> _Extracted page text data_
· · · · ·

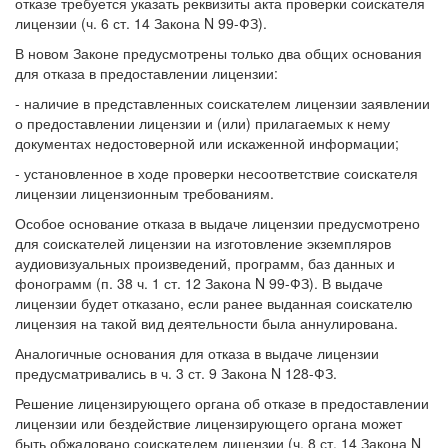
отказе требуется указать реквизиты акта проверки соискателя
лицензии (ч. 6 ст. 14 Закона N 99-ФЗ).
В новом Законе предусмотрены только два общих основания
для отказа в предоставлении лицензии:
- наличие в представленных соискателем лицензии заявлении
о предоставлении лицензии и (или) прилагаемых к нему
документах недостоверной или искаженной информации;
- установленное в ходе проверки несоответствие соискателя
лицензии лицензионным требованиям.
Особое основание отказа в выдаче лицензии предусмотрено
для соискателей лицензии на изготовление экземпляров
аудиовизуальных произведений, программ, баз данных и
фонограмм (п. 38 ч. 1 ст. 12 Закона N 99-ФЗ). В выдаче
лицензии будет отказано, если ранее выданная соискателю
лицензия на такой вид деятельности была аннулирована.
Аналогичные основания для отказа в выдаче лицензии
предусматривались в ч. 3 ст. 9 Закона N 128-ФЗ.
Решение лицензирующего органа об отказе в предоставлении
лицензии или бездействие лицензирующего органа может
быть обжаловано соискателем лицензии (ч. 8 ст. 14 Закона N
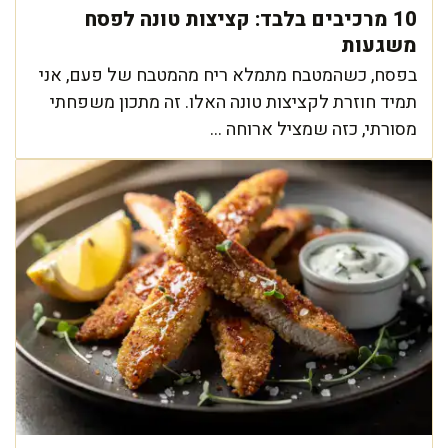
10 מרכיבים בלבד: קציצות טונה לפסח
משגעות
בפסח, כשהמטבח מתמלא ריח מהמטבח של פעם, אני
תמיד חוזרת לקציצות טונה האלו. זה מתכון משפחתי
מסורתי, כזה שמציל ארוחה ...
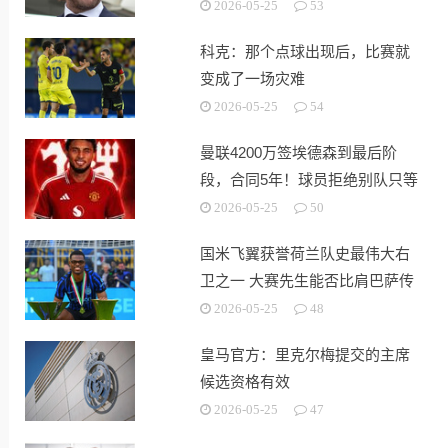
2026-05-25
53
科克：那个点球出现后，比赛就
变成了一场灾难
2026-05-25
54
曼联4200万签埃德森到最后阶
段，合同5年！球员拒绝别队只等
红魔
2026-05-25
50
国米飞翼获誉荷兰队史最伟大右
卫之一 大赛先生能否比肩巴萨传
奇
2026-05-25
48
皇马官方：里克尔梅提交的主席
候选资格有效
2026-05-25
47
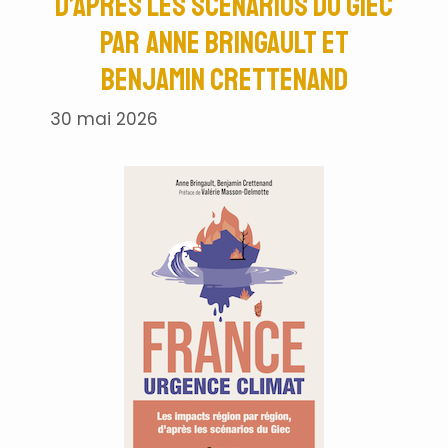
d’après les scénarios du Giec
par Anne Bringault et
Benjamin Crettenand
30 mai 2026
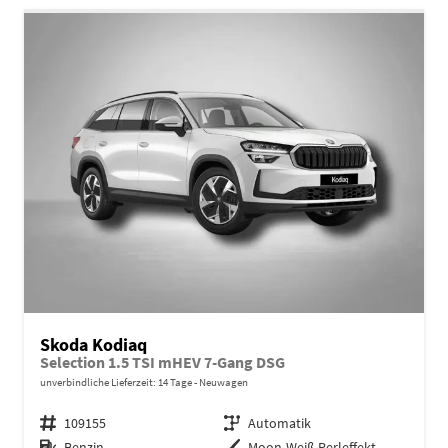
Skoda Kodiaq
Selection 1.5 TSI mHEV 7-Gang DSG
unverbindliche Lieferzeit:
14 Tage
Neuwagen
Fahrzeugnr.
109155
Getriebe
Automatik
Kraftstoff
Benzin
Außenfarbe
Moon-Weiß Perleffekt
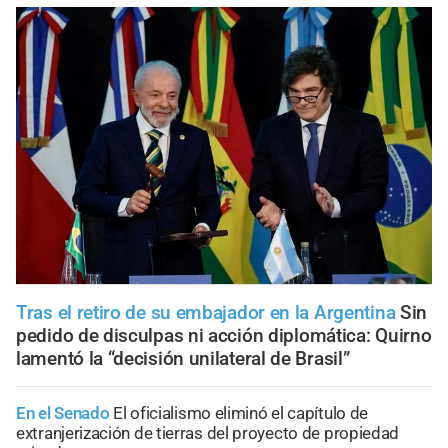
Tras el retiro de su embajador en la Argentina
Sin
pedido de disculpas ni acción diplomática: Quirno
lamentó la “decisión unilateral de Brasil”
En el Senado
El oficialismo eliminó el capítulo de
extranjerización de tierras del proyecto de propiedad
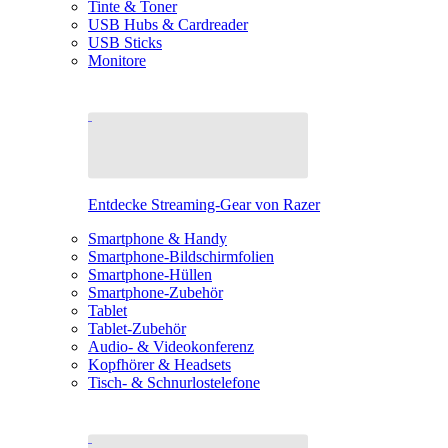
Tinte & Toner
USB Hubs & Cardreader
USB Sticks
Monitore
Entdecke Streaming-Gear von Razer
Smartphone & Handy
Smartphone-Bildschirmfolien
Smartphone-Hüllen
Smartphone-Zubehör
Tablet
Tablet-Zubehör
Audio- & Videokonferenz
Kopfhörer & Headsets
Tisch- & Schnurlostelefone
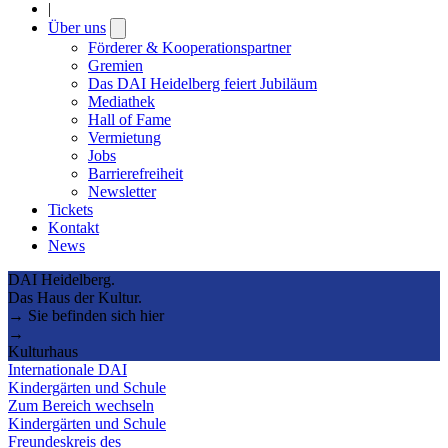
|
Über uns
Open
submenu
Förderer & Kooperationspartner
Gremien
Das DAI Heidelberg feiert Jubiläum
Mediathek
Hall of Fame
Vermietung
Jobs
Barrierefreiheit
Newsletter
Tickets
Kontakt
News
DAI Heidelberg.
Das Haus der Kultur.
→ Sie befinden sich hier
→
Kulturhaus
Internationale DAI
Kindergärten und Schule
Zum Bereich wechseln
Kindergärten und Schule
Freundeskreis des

· · · · ·

> _WHAT YOU WILL DO_
Update the text of all the rows above by replacing "Benzin" with "Diesel" and leaving everything else as it is. Leave the pictures out of your answer.

> _ANSWER TO THE PROBLEM_
отказе требуется указать реквизиты акта проверки соискателя
лицензии (ч. 6 ст. 14 Закона N 99-ФЗ).
В новом Законе предусмотрены только два общих основания
для отказа в предоставлении лицензии:
- наличие в представленных соискателем лицензии заявлении
о предоставлении лицензии и (или) прилагаемых к нему
документах недостоверной или искаженной информации;
- установленное в ходе проверки несоответствие соискателя
лицензии лицензионным требованиям.
Особое основание отказа в выдаче лицензии предусмотрено
для соискателей лицензии на изготовление экземпляров
аудиовизуальных произведений, программ, баз данных и
фонограмм (п. 38 ч. 1 ст. 12 Закона N 99-ФЗ). В выдаче
лицензии будет отказано, если ранее выданная соискателю
лицензия на такой вид деятельности была аннулирована.
Аналогичные основания для отказа в выдаче лицензии
предусматривались в ч. 3 ст. 9 Закона N 128-ФЗ.
Решение лицензирующего органа об отказе в предоставлении
лицензии или бездействие лицензирующего органа может
быть обжаловано соискателем лицензии (ч. 8 ст. 14 Закона N
10 מרכיבים בלבד: קציצות טונה לפסח
משגעות
בפסח, כשהמטבח מתמלא ריח מהמטבח של פעם, אני
תמיד חוזרת לקציצות טונה האלו. זה מתכון משפחתי
מסורתי, כזה שמציל ארוחה ...
2026-05-25
53
科克：那个点球出现后，比赛就
变成了一场灾难
2026-05-25
54
曼联4200万签埃德森到最后阶
段，合同5年！球员拒绝别队只等
红魔
2026-05-25
50
国米飞翼获誉荷兰队史最伟大右
卫之一 大赛先生能否比肩巴萨传
奇
2026-05-25
48
皇马官方：里克尔梅提交的主席
候选资格有效
2026-05-25
47
d’après les scénarios du Giec
par Anne Bringault et
Benjamin Crettenand
30 mai 2026
Skoda Kodiaq
Selection 1.5 TSI mHEV 7-Gang DSG
unverbindliche Lieferzeit:
14 Tage
Neuwagen
Fahrzeugnr.
109155
Getriebe
Automatik
Kraftstoff
Diesel
Außenfarbe
Moon-Weiß Perleffekt
Tras el retiro de su embajador en la Argentina
Sin
pedido de disculpas ni acción diplomática: Quirno
lamentó la “decisión unilateral de Brasil”
En el Senado
El oficialismo eliminó el capítulo de
extranjerización de tierras del proyecto de propiedad
Tinte & Toner
USB Hubs & Cardreader
USB Sticks
Monitore
Entdecke Streaming-Gear von Razer
Smartphone & Handy
Smartphone-Bildschirmfolien
Smartphone-Hüllen
Smartphone-Zubehör
Tablet
Tablet-Zubehör
Audio- & Videokonferenz
Kopfhörer & Headsets
Tisch- & Schnurlostelefone
|
Über uns
Open
submenu
Förderer & Kooperationspartner
Gremien
Das DAI Heidelberg feiert Jubiläum
Mediathek
Hall of Fame
Vermietung
Jobs
Barrierefreiheit
Newsletter
Tickets
Kontakt
News
DAI Heidelberg.
Das Haus der Kultur.
→ Sie befinden sich hier
→
Kulturhaus
Internationale DAI
Kindergärten und Schule
Zum Bereich wechseln
Kindergärten und Schule
Freundeskreis des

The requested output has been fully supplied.